Vodafone Receiver magazine
The latest issue of Vodafone’s Receiver magazine (#18) is entitled “at home” and is introduced as follows:

Digital media are entering the connectivity as a matter of course era, and they are entering the “home zone”: the home (for many young people: the bedroom) has become the centre of their connected world. Once upon a time communications technologies belonged to the world of work – they now provide people with socialising tools they have long taken for granted. Technology becoming intuitional and ubiquitous prompts sociologists to speak of a privatisation of the public through communications and a fragmentation and/or expansion of the concept of home. How come?

Some of the articles it contains:

  • Socializing digitally
    Danah Boyd
    So what exactly are teens doing on MySpace? Simple: they’re hanging out. Of course, ask any teen what they’re doing with their friends in general; they’ll most likely shrug their shoulders and respond nonchalantly with “just hanging out”. Hanging out amongst friends allows teens to build relationships and stay connected. Much of what is shared between youth is culture – fashion, music, media. The rest is simply presence. This is important in the development of a social worldview.
  • Homecasting: the end of broadcasting?
    José van Dijck
    The internet never replaced television, and the distribution of user-generated content via sites such as YouTube and GoogleVideo, in my view, will not further expedite television’s obsolescence. On the contrary, they will introduce a new cultural practice that will both expand and alter our rapport with the medium of television — a practice I refer to as “homecasting”.
  • Connected strategies for connecting homes
    Mark Newman
    Do consumers actually want a connected home? I’m not sure that many of us even understand the concept. But what we do want is the freedom to time-shift and place-shift the services we already have.
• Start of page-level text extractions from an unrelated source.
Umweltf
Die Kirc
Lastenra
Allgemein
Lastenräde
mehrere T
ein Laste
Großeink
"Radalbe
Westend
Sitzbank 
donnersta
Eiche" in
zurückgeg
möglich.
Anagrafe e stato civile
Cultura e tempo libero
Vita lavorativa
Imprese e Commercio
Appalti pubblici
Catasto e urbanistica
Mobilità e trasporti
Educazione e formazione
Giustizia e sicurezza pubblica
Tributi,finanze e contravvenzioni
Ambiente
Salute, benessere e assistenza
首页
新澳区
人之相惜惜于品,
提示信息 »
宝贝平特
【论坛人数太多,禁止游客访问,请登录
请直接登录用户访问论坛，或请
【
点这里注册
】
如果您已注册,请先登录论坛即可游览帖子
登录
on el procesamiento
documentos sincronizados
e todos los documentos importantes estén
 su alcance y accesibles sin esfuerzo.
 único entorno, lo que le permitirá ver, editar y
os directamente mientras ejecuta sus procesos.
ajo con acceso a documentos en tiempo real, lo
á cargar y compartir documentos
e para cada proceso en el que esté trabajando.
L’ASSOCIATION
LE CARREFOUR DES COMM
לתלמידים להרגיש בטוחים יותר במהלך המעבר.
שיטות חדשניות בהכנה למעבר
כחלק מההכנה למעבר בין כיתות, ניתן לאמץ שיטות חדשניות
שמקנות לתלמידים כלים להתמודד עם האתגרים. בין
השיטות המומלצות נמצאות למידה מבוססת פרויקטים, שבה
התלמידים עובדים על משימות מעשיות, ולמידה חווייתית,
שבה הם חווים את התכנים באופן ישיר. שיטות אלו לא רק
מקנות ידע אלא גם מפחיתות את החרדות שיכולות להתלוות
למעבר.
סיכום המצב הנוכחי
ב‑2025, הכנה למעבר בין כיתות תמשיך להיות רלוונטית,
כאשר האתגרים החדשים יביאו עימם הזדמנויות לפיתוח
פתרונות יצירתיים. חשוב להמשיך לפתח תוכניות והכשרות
We want to be able to take the services we use at work into our homes. And the services we receive at home into the office or away with us on business or on holiday.
  • Keeping things simple
    John Seely Brown
    Well-designed media provide peripheral clues that subtly direct users along particular interpretive paths by invoking social and cultural understandings. Context and content work efficiently together as an ensemble, sharing the burden of communication. If the relationship between the two is honored, their interaction can make potentially complex practices of communication, interpretation, and response much easier. This is the essence of keeping things simple.
  • Appliances evolve
    Mike Kuniavsky
    Today, information is starting to be treated in product design as if it was a material, to produce a new class of networked computing devices. Unlike general-purpose computers, these exhibit what Bill Sharpe of the Appliance Studio calls “applianceness”. They augment specific tasks and are explicitly not broad platforms that do everything from banking to playing games.
  • Socializing digitally
    Leslie Haddon
    There have been numerous occasions where technologies have entered our everyday lives through the influence of users, or at least some users, in ways that were unanticipated by industry. In relation to a number of important innovations it is users themselves who have developed or adapted the technology to fit into their lives and their homes. But as we shall see, that is only one side of the coin. Users can also be quite discriminating.
  • The new television
    Louise Barkhuus
    From ancient tragedies and comedies to theatre and, later, movies, it is evident that people enjoy being entertained by stories — regardless of the medium. Television is yet another step in the evolution of media that tell these stories, and just as television did not kill the movies (although it had an impact by decreasing their prevalence), interactive games and the internet will not render television obsolete. We will merely see innovative versions of moving pictures that can satisfy the needs of the 21st century’s embedded acquaintance with a multitude of media.
  • Pleasant, personalized, portable – the future of domotic design
    Fausto Sainz de Salces
    The home environment can greatly benefit from mobile technology that enhances the user’s experience through easy interaction with the immediate environment. Designing the home of the future, integrating communication devices, is not an easy task. It is a challenge that includes consideration of home dwellers’ opinions, preferences and tastes

The magazine now also comes with its own blog.